_TO DO_
Convert the data below into a JSON list of strings with one string per line, omitting blank lines and the picture placeholders.

_DATA RECORDS_
----------------------------------------

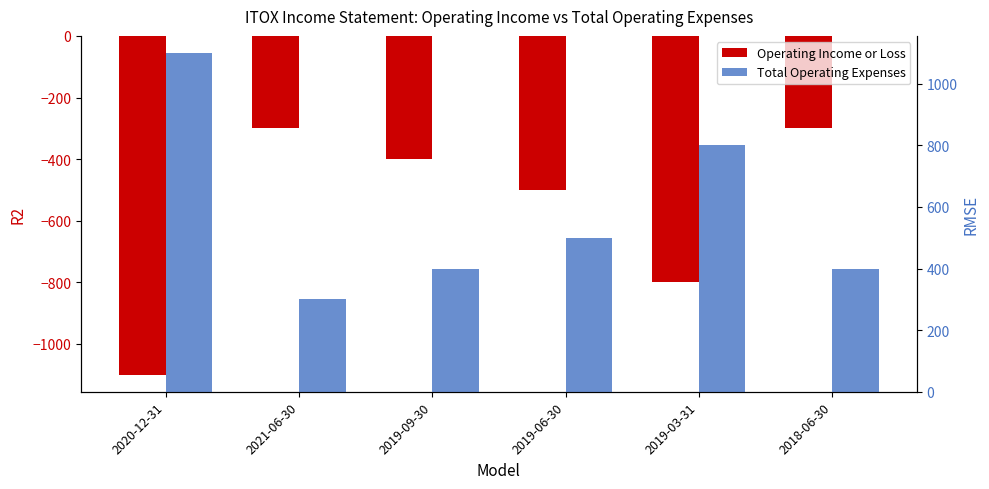

Which series has the largest total across all categories?

Total Operating Expenses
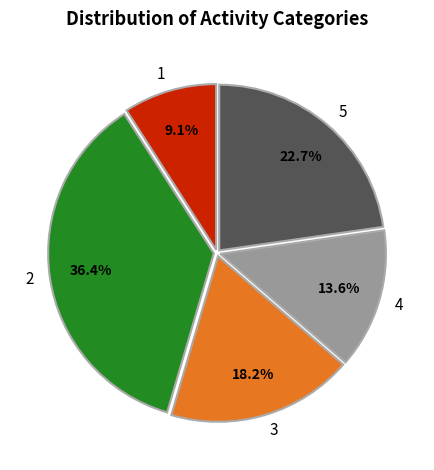

Does any single category account for the majority?

No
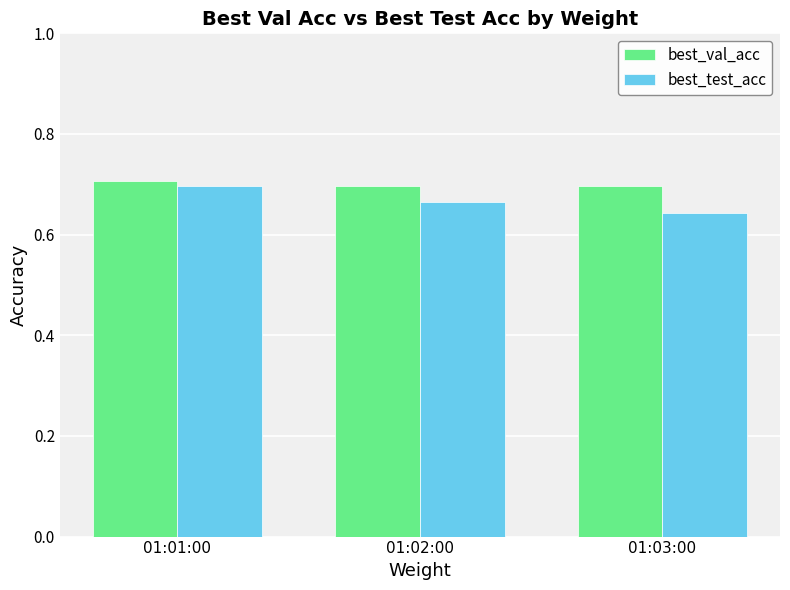

Rank the series at 01:03:00 from highest to lowest value.

best_val_acc, best_test_acc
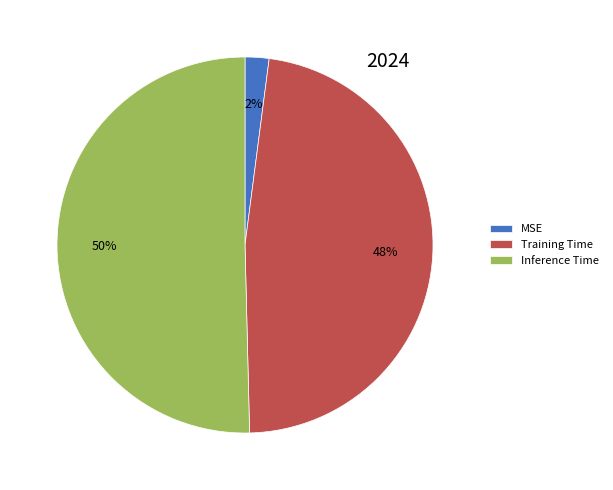

How many segments does this pie chart have?

3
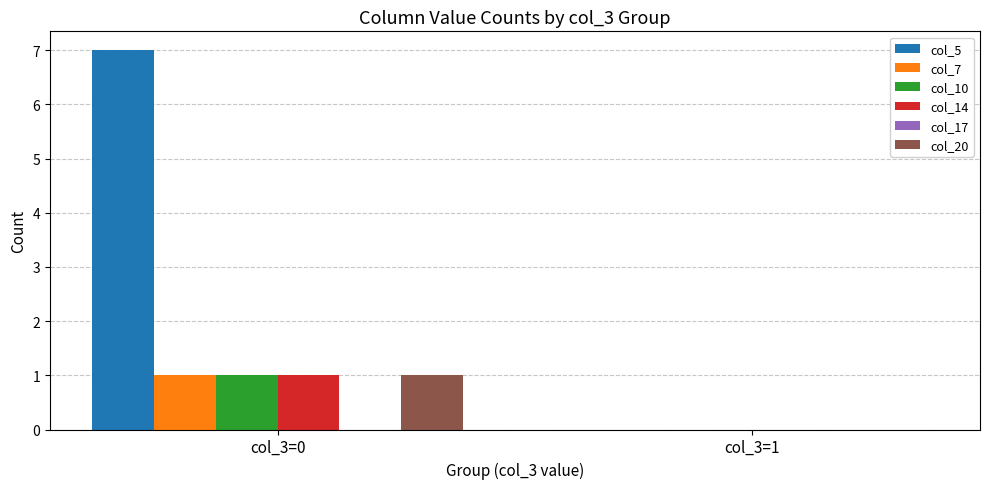

At which category is the sum across all series the highest?

col_3=0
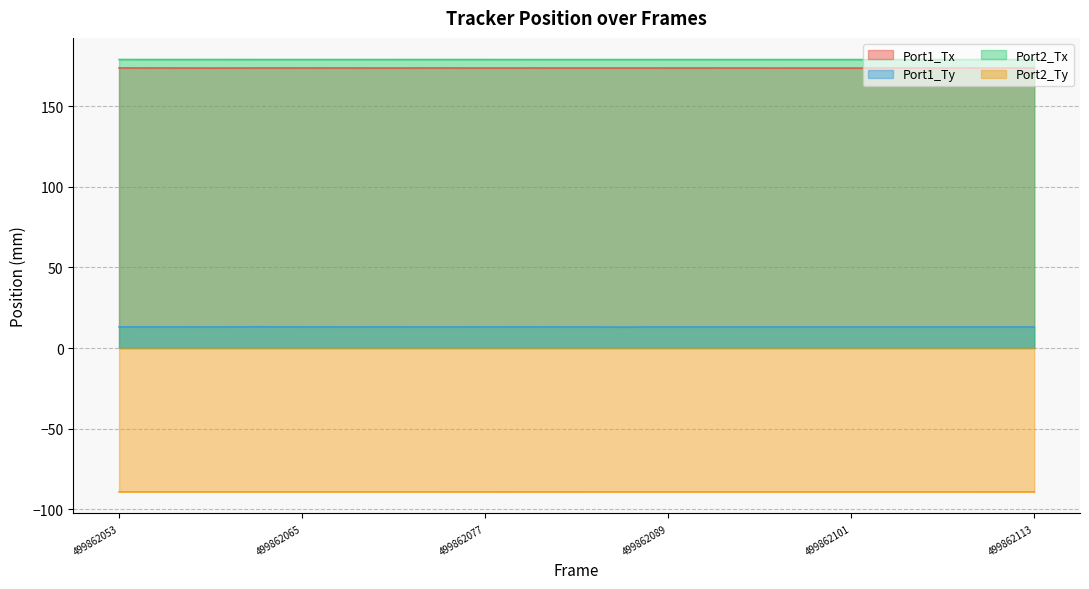

The Port1_Ty series shows 13.0 at 499862107. True or false?

True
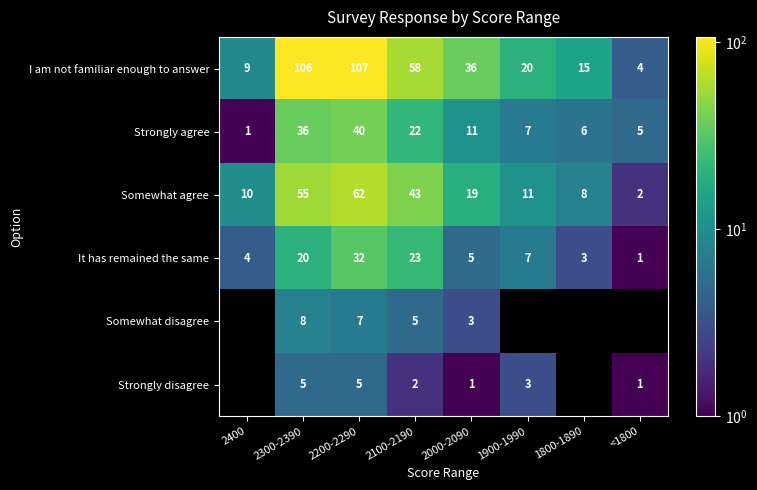

The value of Strongly disagree at 2300-2390 is 5. True or false?

True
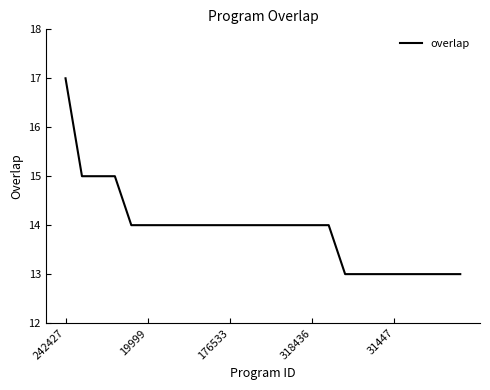

What is the greatest value displayed?

17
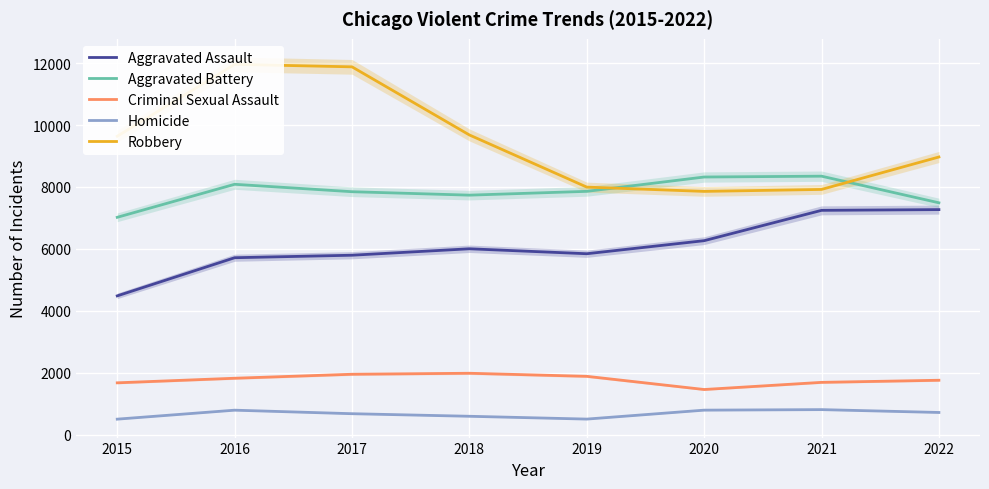

What is the sum of the Criminal Sexual Assault values at 2018 and 2021?

3664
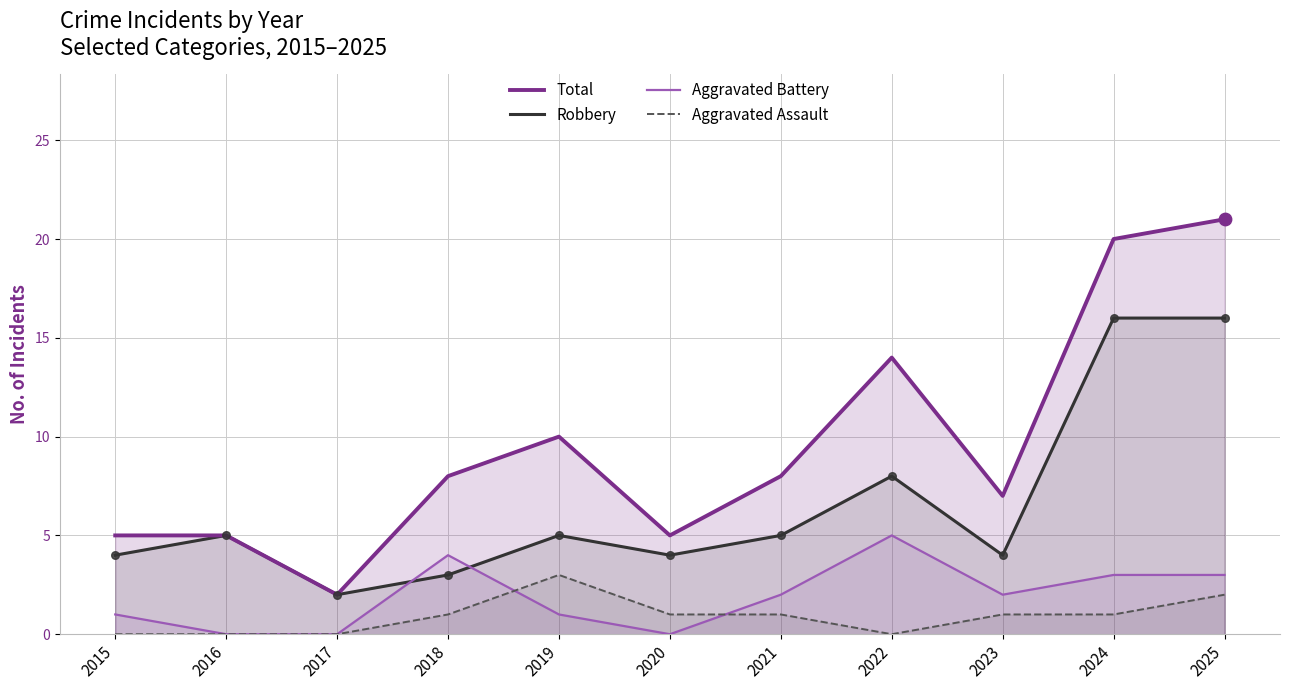

Is the value of Total at 2019 greater than the value of Aggravated Battery at 2016?

Yes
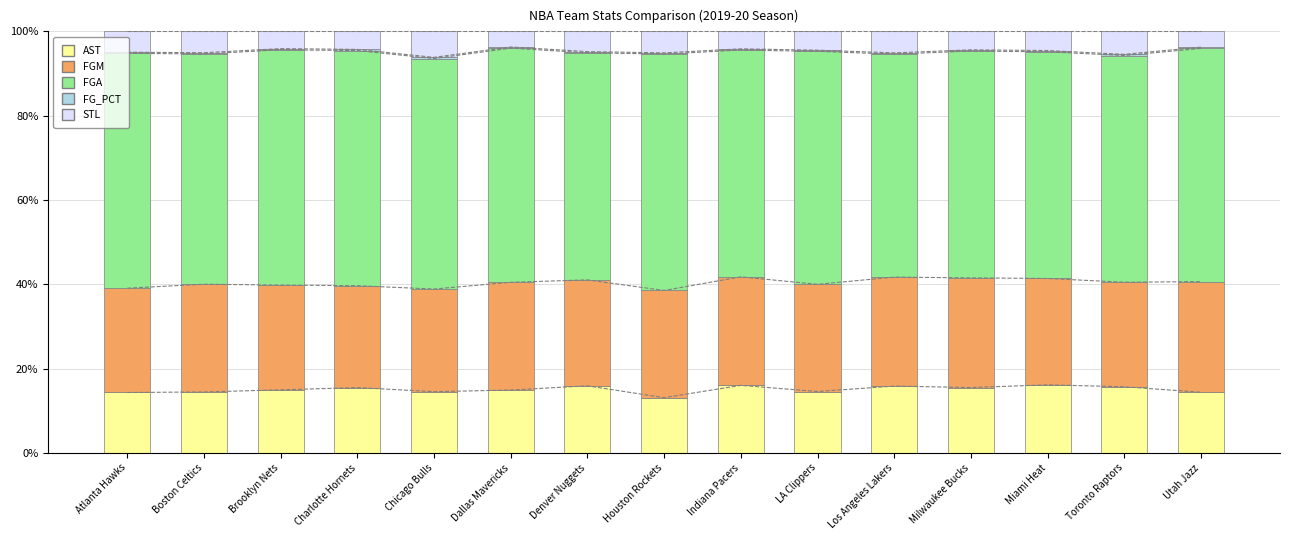

How many bars are there in each group?

5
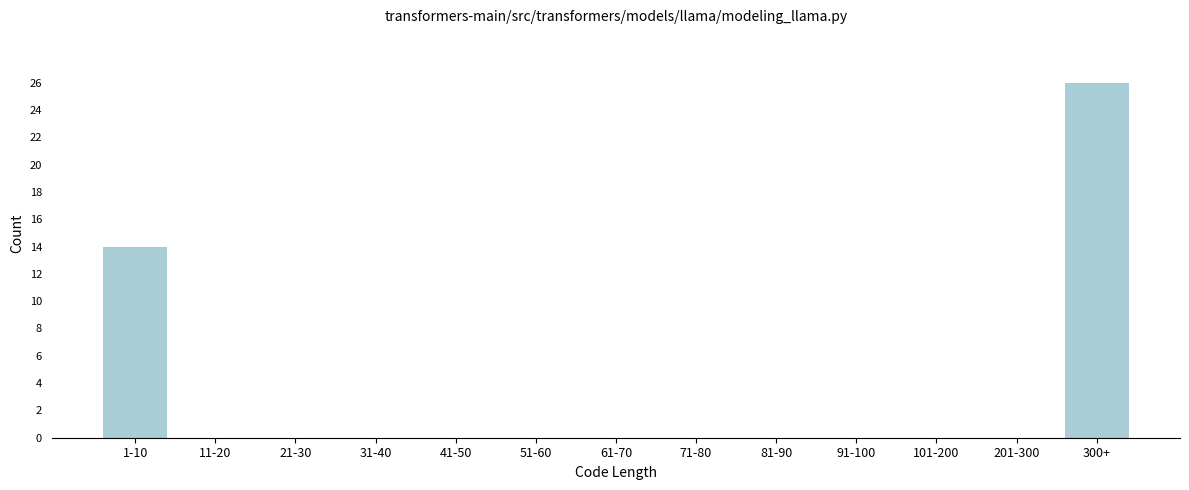

Reading right to left, transcribe all the data shown in this chart.

300+=26	201-300=0	101-200=0	91-100=0	81-90=0	71-80=0	61-70=0	51-60=0	41-50=0	31-40=0	21-30=0	11-20=0	1-10=14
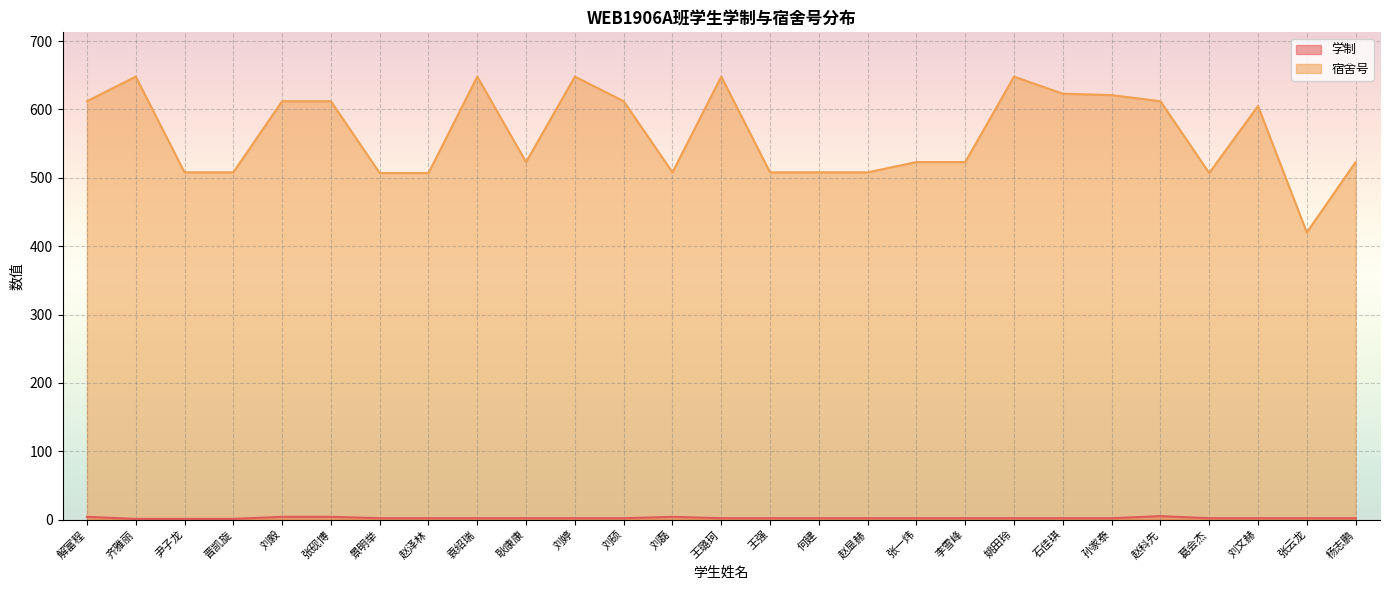

Reading right to left, what are all the values shown in this chart?

学制: 杨志鹏=2	张云龙=2	刘文赫=2	葛会杰=2	赵科先=5	孙家泰=2	石佳琪=2	姚田玲=2	李雪峰=2	张一炜=2	赵显赫=2	何建=2	王强=2	王璐珂=2	刘磊=4	刘硕=2	刘婷=2	耿康康=2	袁绍瑞=2	赵泽林=2	景明举=2	张砚博=4	刘毅=4	晋凯旋=1	尹子龙=1	齐雅丽=1	解富程=4
宿舍号: 杨志鹏=523	张云龙=420	刘文赫=605	葛会杰=507	赵科先=612	孙家泰=621	石佳琪=623	姚田玲=648	李雪峰=523	张一炜=523	赵显赫=508	何建=508	王强=508	王璐珂=648	刘磊=508	刘硕=612	刘婷=648	耿康康=523	袁绍瑞=648	赵泽林=507	景明举=507	张砚博=612	刘毅=612	晋凯旋=508	尹子龙=508	齐雅丽=648	解富程=612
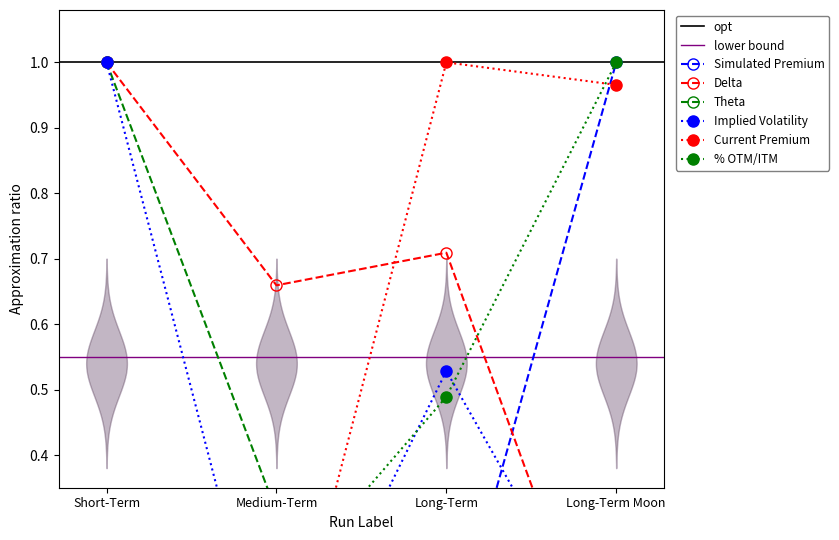

True or false: Theta has more than 0 points higher than both neighbors.

False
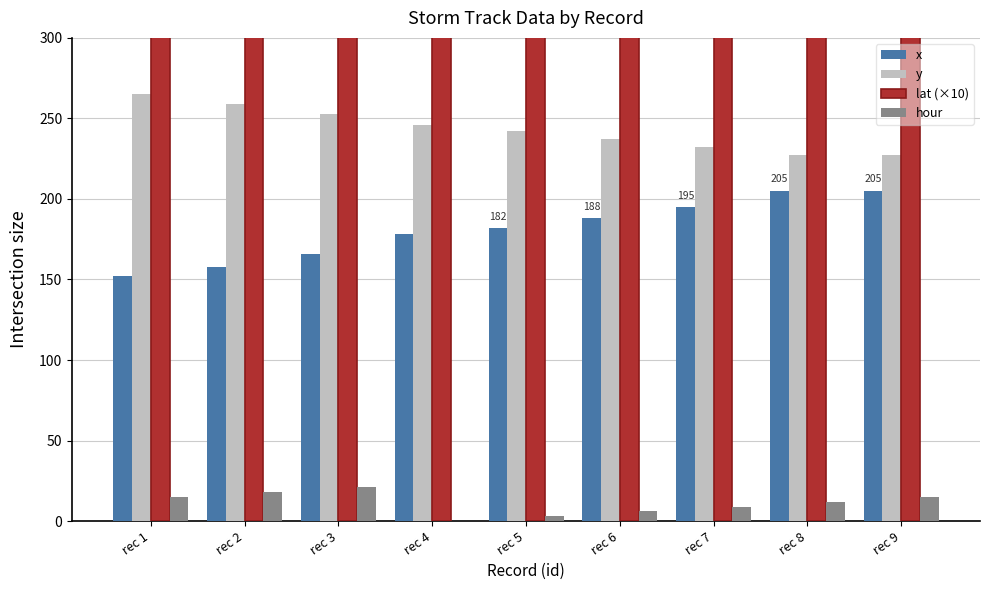

Is the value of lat (×10) at rec 6 greater than the value of x at rec 5?

Yes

----------------------------------------

_TASK ANSWER_
[
  "Which series has the largest total across all categories?",
  "Total Operating Expenses",
  "Does any single category account for the majority?",
  "No",
  "Rank the series at 01:03:00 from highest to lowest value.",
  "best_val_acc, best_test_acc",
  "How many segments does this pie chart have?",
  "3",
  "At which category is the sum across all series the highest?",
  "col_3=0",
  "The Port1_Ty series shows 13.0 at 499862107. True or false?",
  "True",
  "The value of Strongly disagree at 2300-2390 is 5. True or false?",
  "True",
  "What is the greatest value displayed?",
  "17",
  "What is the sum of the Criminal Sexual Assault values at 2018 and 2021?",
  "3664",
  "Is the value of Total at 2019 greater than the value of Aggravated Battery at 2016?",
  "Yes",
  "How many bars are there in each group?",
  "5",
  "Reading right to left, transcribe all the data shown in this chart.",
  "300+=26\t201-300=0\t101-200=0\t91-100=0\t81-90=0\t71-80=0\t61-70=0\t51-60=0\t41-50=0\t31-40=0\t21-30=0\t11-20=0\t1-10=14",
  "Reading right to left, what are all the values shown in this chart?",
  "学制: 杨志鹏=2\t张云龙=2\t刘文赫=2\t葛会杰=2\t赵科先=5\t孙家泰=2\t石佳琪=2\t姚田玲=2\t李雪峰=2\t张一炜=2\t赵显赫=2\t何建=2\t王强=2\t王璐珂=2\t刘磊=4\t刘硕=2\t刘婷=2\t耿康康=2\t袁绍瑞=2\t赵泽林=2\t景明举=2\t张砚博=4\t刘毅=4\t晋凯旋=1\t尹子龙=1\t齐雅丽=1\t解富程=4",
  "宿舍号: 杨志鹏=523\t张云龙=420\t刘文赫=605\t葛会杰=507\t赵科先=612\t孙家泰=621\t石佳琪=623\t姚田玲=648\t李雪峰=523\t张一炜=523\t赵显赫=508\t何建=508\t王强=508\t王璐珂=648\t刘磊=508\t刘硕=612\t刘婷=648\t耿康康=523\t袁绍瑞=648\t赵泽林=507\t景明举=507\t张砚博=612\t刘毅=612\t晋凯旋=508\t尹子龙=508\t齐雅丽=648\t解富程=612",
  "True or false: Theta has more than 0 points higher than both neighbors.",
  "False",
  "Is the value of lat (×10) at rec 6 greater than the value of x at rec 5?",
  "Yes"
]